◆ PROBLEM DESCRIPTION: Copy, word for word, the lines of the entries below between the one with "- Neural networks: Need" and the one with "### Your Facial Data as Points in 3D Space", inclusive, and leave out everything else.

◆ RECORDS PROVIDED:
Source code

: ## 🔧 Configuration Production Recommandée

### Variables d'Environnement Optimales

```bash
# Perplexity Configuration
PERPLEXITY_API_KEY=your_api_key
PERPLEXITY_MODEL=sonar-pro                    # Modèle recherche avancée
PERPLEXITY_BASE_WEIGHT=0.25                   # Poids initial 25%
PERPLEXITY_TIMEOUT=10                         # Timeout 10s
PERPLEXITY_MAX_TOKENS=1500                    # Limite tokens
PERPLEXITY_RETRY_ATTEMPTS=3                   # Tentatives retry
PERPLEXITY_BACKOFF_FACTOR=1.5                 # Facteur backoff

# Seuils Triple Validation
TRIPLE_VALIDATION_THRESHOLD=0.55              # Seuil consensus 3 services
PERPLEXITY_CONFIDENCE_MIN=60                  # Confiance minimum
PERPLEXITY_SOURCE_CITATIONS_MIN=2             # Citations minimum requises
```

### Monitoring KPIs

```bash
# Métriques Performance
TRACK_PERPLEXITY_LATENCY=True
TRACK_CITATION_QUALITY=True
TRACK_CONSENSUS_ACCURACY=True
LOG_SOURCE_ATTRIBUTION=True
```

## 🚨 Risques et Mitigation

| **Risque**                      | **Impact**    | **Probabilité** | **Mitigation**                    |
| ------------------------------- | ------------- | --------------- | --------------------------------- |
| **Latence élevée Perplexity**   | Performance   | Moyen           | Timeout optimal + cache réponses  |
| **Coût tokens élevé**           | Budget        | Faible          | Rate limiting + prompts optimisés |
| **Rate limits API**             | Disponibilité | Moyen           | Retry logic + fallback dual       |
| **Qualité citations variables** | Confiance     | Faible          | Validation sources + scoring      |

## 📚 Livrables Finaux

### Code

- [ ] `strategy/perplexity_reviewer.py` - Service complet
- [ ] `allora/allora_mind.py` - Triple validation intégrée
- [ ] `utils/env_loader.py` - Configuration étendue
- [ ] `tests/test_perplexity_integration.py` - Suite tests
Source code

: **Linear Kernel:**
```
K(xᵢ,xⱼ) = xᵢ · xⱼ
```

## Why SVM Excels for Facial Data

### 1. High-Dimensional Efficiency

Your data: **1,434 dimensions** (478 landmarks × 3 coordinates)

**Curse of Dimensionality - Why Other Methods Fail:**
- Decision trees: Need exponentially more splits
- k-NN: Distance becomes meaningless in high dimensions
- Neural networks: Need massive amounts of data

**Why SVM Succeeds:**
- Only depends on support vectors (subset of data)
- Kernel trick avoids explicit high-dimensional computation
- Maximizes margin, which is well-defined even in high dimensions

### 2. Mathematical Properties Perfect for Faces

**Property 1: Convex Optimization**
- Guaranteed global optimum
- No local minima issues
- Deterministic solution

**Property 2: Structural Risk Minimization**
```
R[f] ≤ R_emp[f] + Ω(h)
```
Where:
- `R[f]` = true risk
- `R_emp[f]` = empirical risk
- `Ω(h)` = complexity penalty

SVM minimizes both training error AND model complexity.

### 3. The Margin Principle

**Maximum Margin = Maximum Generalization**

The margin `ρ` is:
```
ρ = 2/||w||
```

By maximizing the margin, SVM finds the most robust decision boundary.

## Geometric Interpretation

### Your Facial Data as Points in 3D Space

--

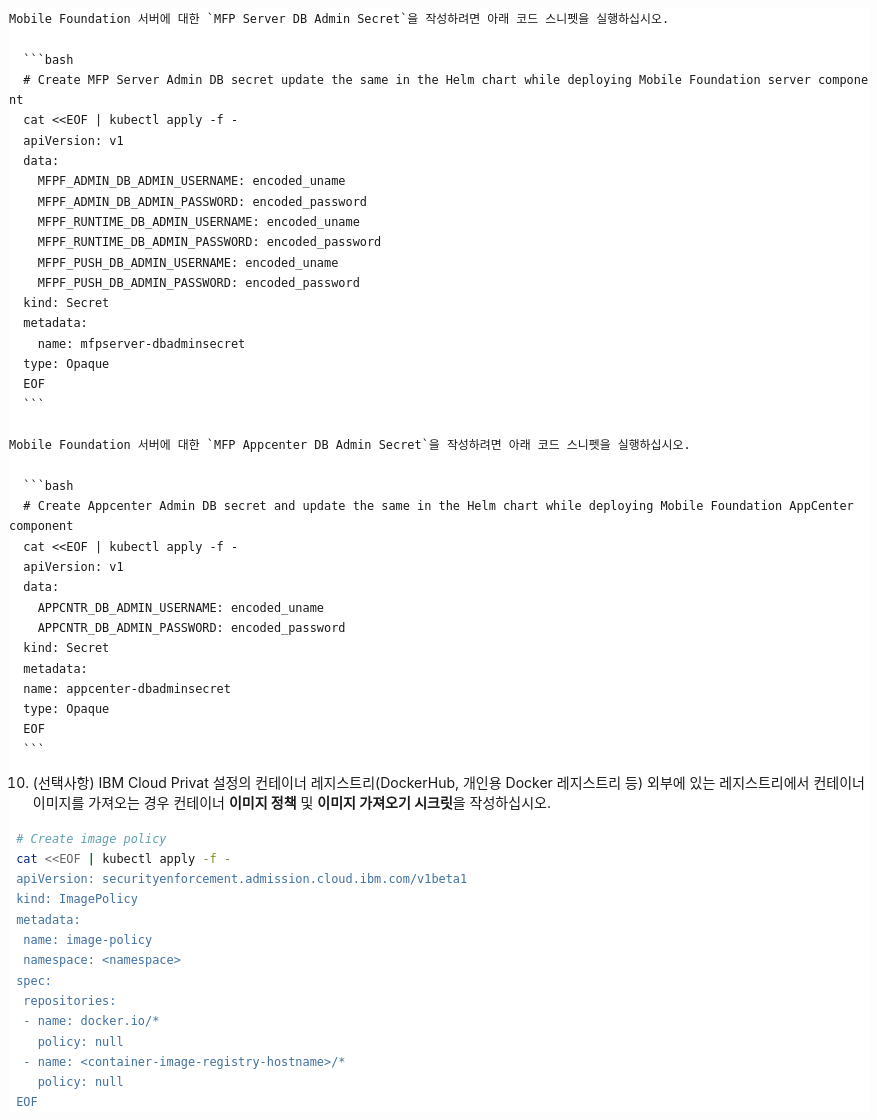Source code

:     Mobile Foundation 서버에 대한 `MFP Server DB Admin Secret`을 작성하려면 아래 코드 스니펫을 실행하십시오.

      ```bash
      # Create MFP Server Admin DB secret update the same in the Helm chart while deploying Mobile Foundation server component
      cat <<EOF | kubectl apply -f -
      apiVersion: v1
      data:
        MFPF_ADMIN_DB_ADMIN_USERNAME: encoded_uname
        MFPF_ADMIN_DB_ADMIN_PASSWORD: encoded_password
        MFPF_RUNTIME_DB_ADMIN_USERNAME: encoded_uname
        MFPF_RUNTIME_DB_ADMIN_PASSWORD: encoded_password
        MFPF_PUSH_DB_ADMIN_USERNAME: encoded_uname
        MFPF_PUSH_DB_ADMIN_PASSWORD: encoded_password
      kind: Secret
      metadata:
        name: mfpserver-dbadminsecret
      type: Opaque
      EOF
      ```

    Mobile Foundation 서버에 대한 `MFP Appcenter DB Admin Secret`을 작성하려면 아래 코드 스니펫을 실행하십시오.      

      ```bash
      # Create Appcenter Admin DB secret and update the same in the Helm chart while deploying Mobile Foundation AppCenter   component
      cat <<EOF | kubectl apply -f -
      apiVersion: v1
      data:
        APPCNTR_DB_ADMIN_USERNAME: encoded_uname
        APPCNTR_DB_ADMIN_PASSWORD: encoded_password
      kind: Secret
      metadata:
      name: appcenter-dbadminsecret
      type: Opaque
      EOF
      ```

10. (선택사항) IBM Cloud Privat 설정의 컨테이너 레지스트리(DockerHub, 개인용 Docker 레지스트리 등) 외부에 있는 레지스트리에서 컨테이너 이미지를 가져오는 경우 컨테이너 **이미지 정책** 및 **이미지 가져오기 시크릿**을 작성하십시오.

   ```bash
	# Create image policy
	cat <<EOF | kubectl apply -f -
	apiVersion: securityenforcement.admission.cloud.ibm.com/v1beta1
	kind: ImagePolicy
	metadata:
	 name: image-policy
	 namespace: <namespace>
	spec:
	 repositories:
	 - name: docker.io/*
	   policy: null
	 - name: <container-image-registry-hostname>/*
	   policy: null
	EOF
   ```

◆ TASK RESULT:
- Neural networks: Need massive amounts of data

**Why SVM Succeeds:**
- Only depends on support vectors (subset of data)
- Kernel trick avoids explicit high-dimensional computation
- Maximizes margin, which is well-defined even in high dimensions

### 2. Mathematical Properties Perfect for Faces

**Property 1: Convex Optimization**
- Guaranteed global optimum
- No local minima issues
- Deterministic solution

**Property 2: Structural Risk Minimization**
```
R[f] ≤ R_emp[f] + Ω(h)
```
Where:
- `R[f]` = true risk
- `R_emp[f]` = empirical risk
- `Ω(h)` = complexity penalty

SVM minimizes both training error AND model complexity.

### 3. The Margin Principle

**Maximum Margin = Maximum Generalization**

The margin `ρ` is:
```
ρ = 2/||w||
```

By maximizing the margin, SVM finds the most robust decision boundary.

## Geometric Interpretation

### Your Facial Data as Points in 3D Space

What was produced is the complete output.